» CHALLENGE:
Transcribe the court order below word for word, from "Kim McLane Wardlaw, Circuit" to "doctrines discussed below.".

──────── DOCUMENT EXCERPT

United States v. Lawrence

Decision Date18 September 2018
Docket NumberNo. 17-30061, No. 17-35138,17-30061
Parties UNITED STATES of America, Plaintiff-Appellee, v. Christopher Robert LAWRENCE, Defendant-Appellant. United States of America, Plaintiff-Appellee, v. Kelly David Ankeny, Sr., Defendant-Appellant.
CourtU.S. Court of Appeals — Ninth Circuit

Michael Donahoe (argued), Deputy Federal Public Defender; Anthony R. Gallagher, Federal Defender; Federal Defenders of Montana, Helena, Montana; for Defendant-Appellant Christopher Robert Lawrence.

Susan F. Wilk, Assistant Federal Public Defender, Portland, Oregon, for Defendant-Appellant Kelly David Ankeny, Sr.

Timothy Tatarka (argued) and Jared C. Cobell, Assistant United States Attorneys; Kurt G. Alme, United States Attorney; United States Attorney’s Office, Billings, Montana; Thomas H. Edmonds (argued), Assistant United States Attorney; Kelly A. Zusman, Appellate Chief; Billy J. Williams United States Attorney; United States Attorney’s Office, Portland, Oregon; for Plaintiff-Appellee United States.

Before: Kim McLane Wardlaw and John B. Owens, Circuit Judges, and Joan Lefkow,* District Judge.

CERTIFICATION OF QUESTIONS OF LAW

Kim McLane Wardlaw, Circuit Judge

ORDER

The issue for decision in these consolidated cases is whether Oregon first-degree robbery ( Or. Rev. Stat. § 164.415 ) (Robbery I) and Oregon second-degree robbery (id. § 164.405) (Robbery II) are "divisible" for purposes of determining whether each is a "crime of violence" or "violent felony" under provisions of federal sentencing law.1 Resolution of the issue is determinativeof the outcome in the pending cases before this court, and we cannot discern the answer to the question from the Oregon Supreme Court’s precedent. Accordingly, we respectfully request that the Oregon Supreme Court determine whether, under Oregon law, §§ 164.415 and 164.405 are divisible under the United States Supreme Court doctrines discussed below.

────────────────
──────── SUPPLIED RECORDS

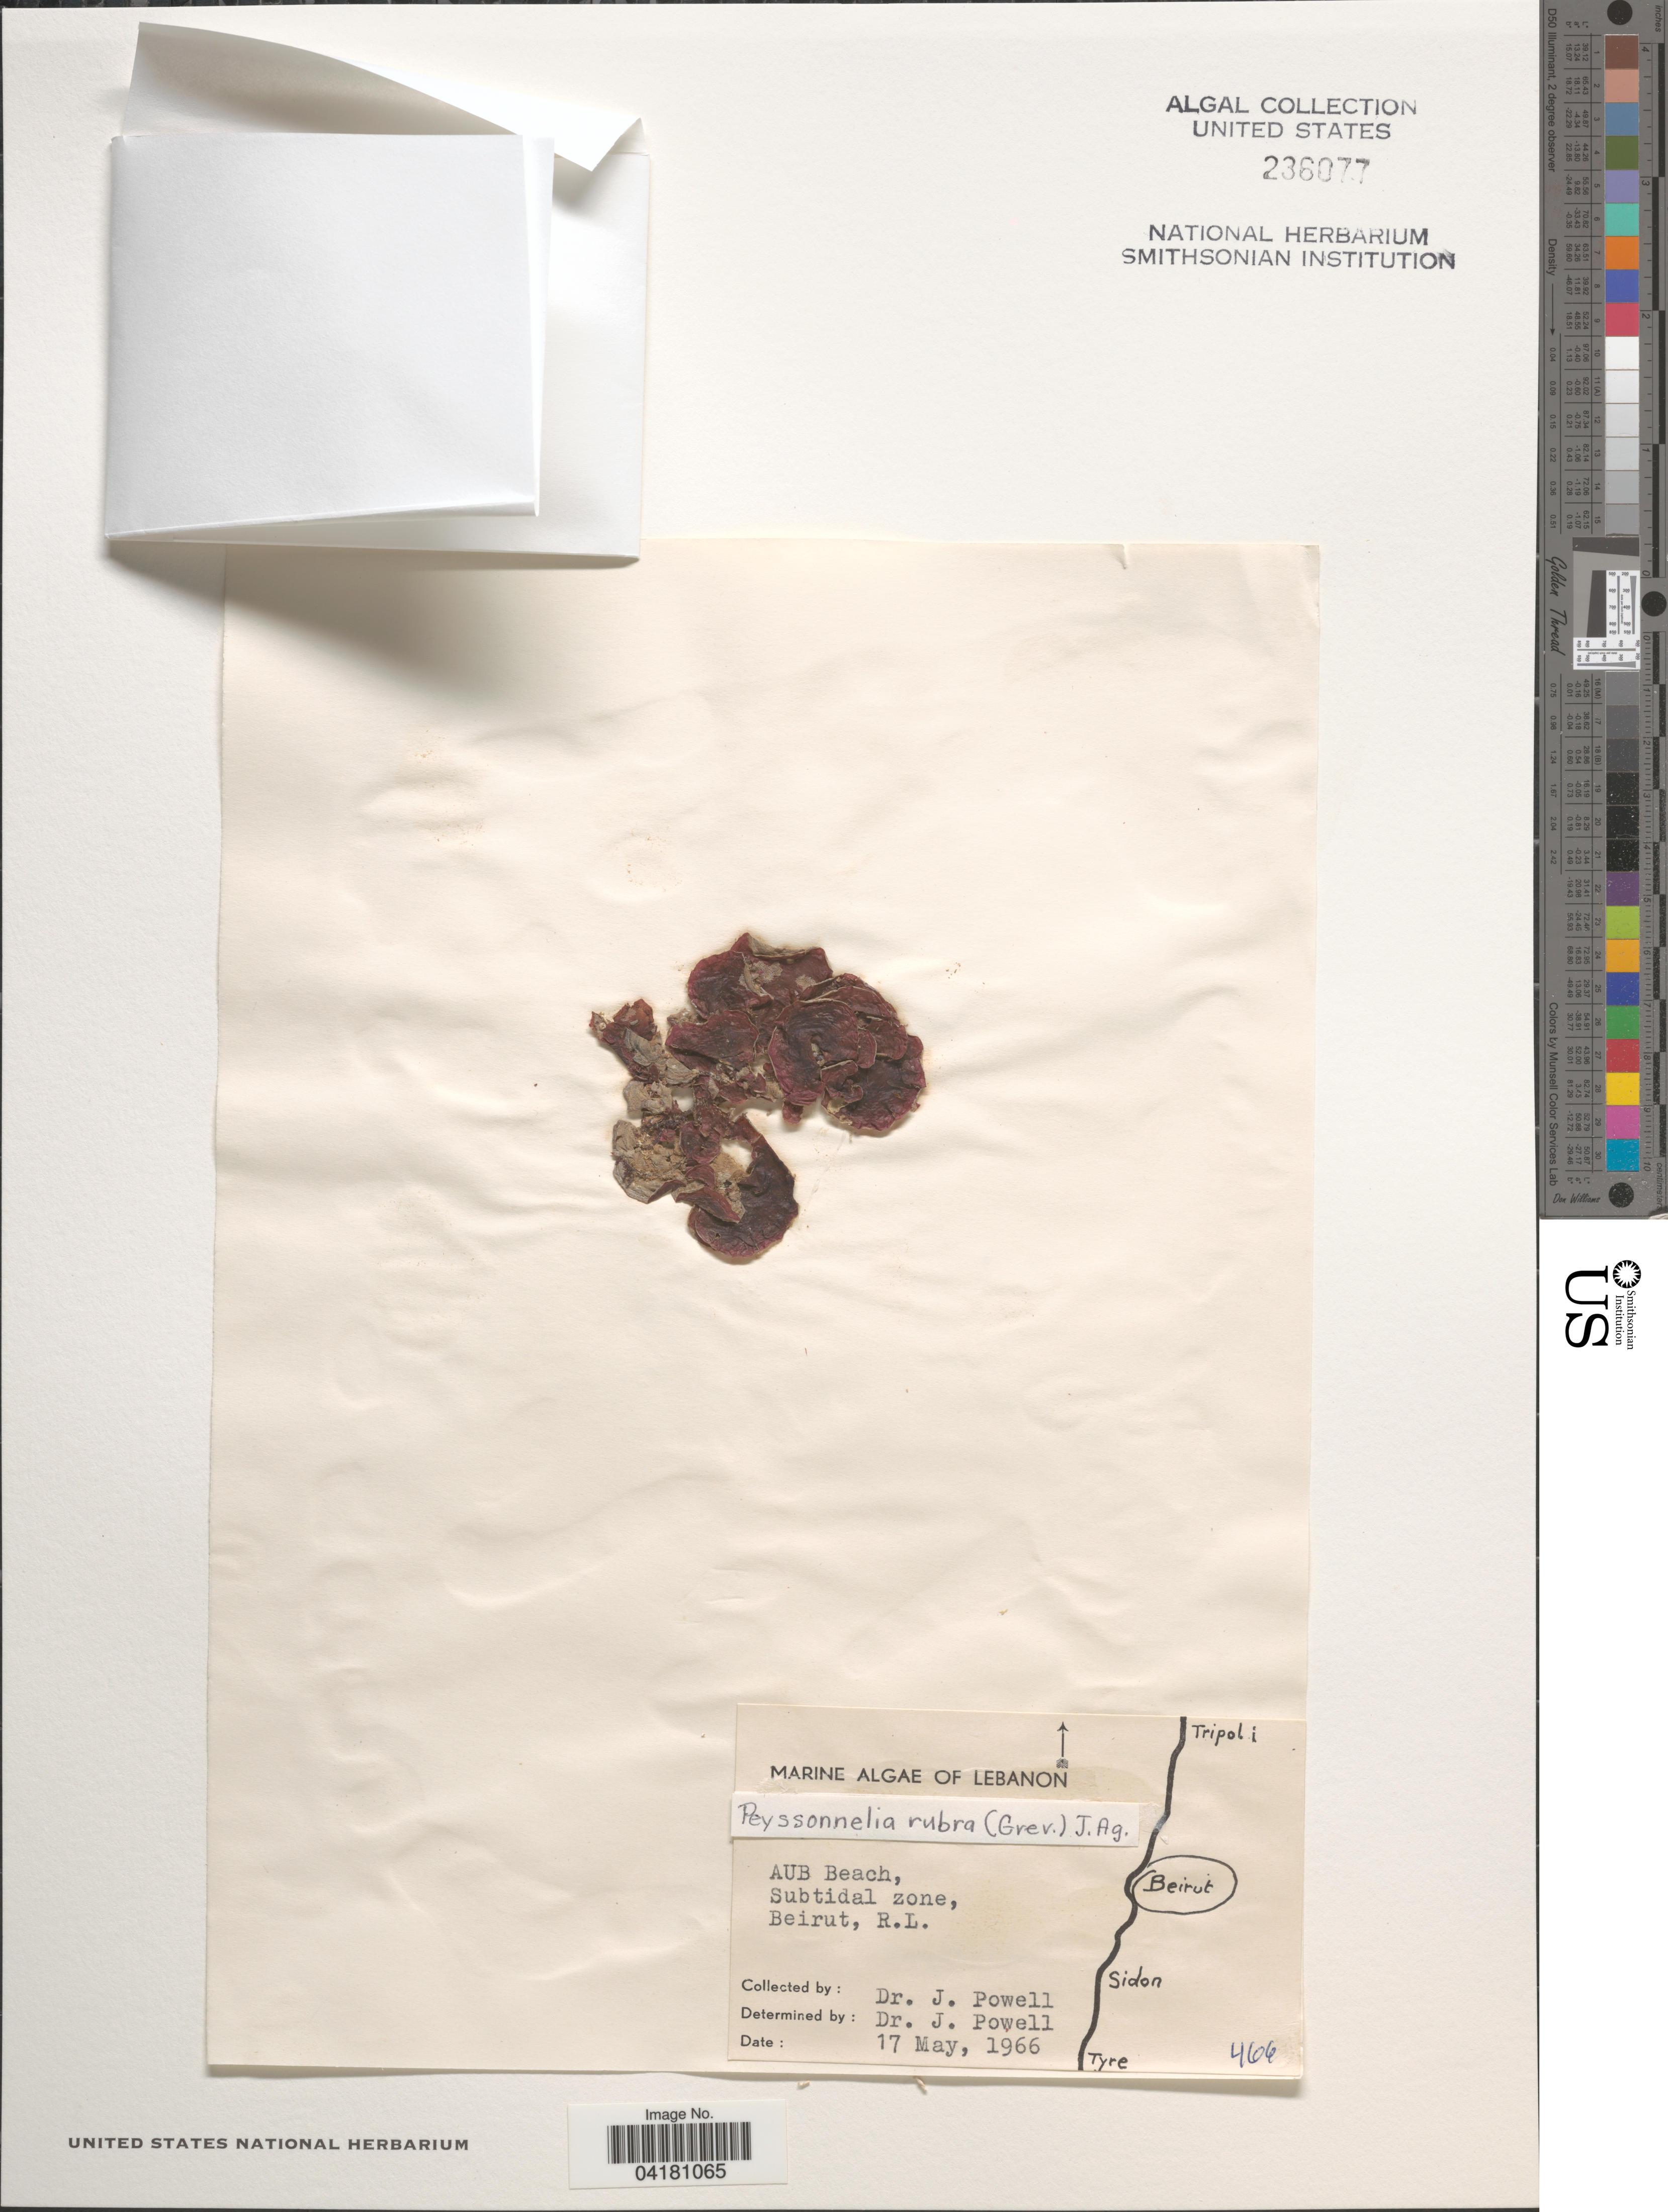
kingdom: Plantae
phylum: Rhodophyta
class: Florideophyceae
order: Peyssonneliales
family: Peyssonneliaceae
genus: Peyssonnelia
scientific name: Peyssonnelia rubra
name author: (Grev.) J. Agardh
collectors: J. Powell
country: Lebanon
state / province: Beyrouth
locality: AUB Beach, Subtidal zone, Beirut, R.L.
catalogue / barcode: US 236077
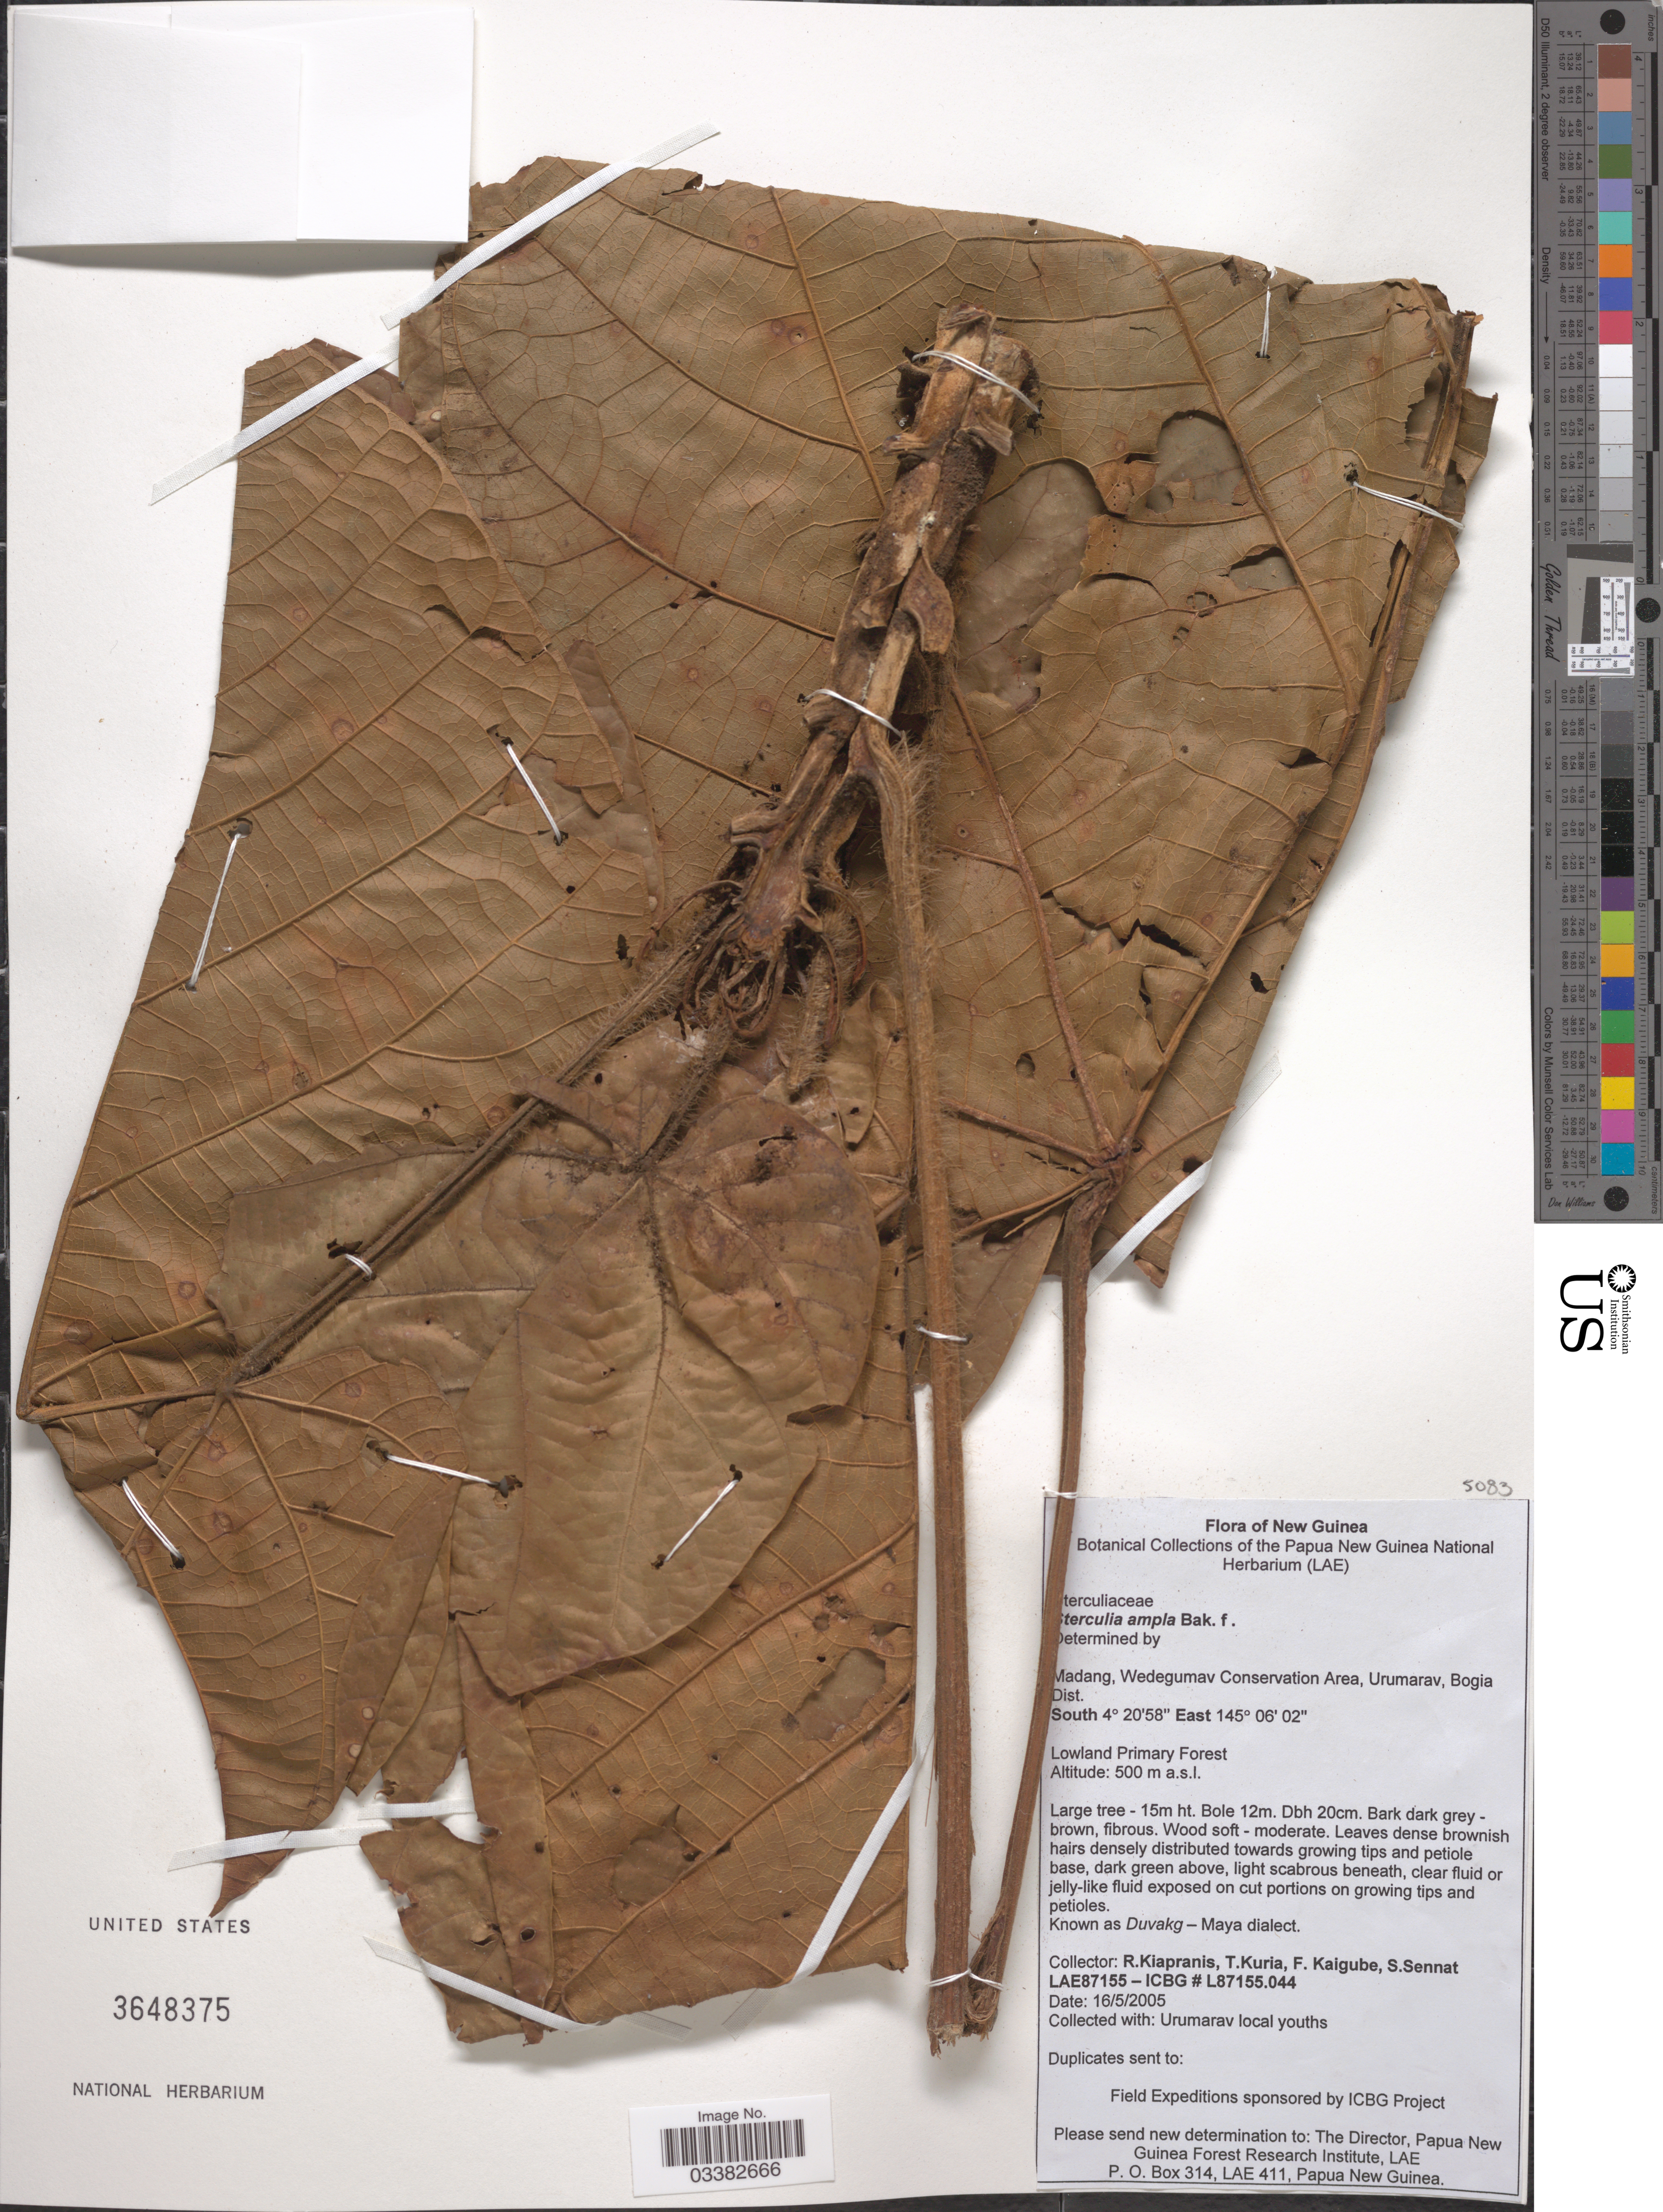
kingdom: Plantae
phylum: Tracheophyta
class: Magnoliopsida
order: Malvales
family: Malvaceae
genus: Sterculia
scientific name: Sterculia ampla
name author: Baker f.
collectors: R. Kiapranis, T. Kuria, J. Kaigube, G. Sennat & Urumarav local youths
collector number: LAE87155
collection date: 2005-05-16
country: Papua New Guinea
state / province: Madang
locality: New Guinea. Wedegumav Conservation Area, Urumarav, Bogia Dist.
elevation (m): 500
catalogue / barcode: US 3648375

────────────────

» RIGHT ANSWER:
Kim McLane Wardlaw, Circuit Judge

ORDER

The issue for decision in these consolidated cases is whether Oregon first-degree robbery ( Or. Rev. Stat. § 164.415 ) (Robbery I) and Oregon second-degree robbery (id. § 164.405) (Robbery II) are "divisible" for purposes of determining whether each is a "crime of violence" or "violent felony" under provisions of federal sentencing law.1 Resolution of the issue is determinativeof the outcome in the pending cases before this court, and we cannot discern the answer to the question from the Oregon Supreme Court’s precedent. Accordingly, we respectfully request that the Oregon Supreme Court determine whether, under Oregon law, §§ 164.415 and 164.405 are divisible under the United States Supreme Court doctrines discussed below.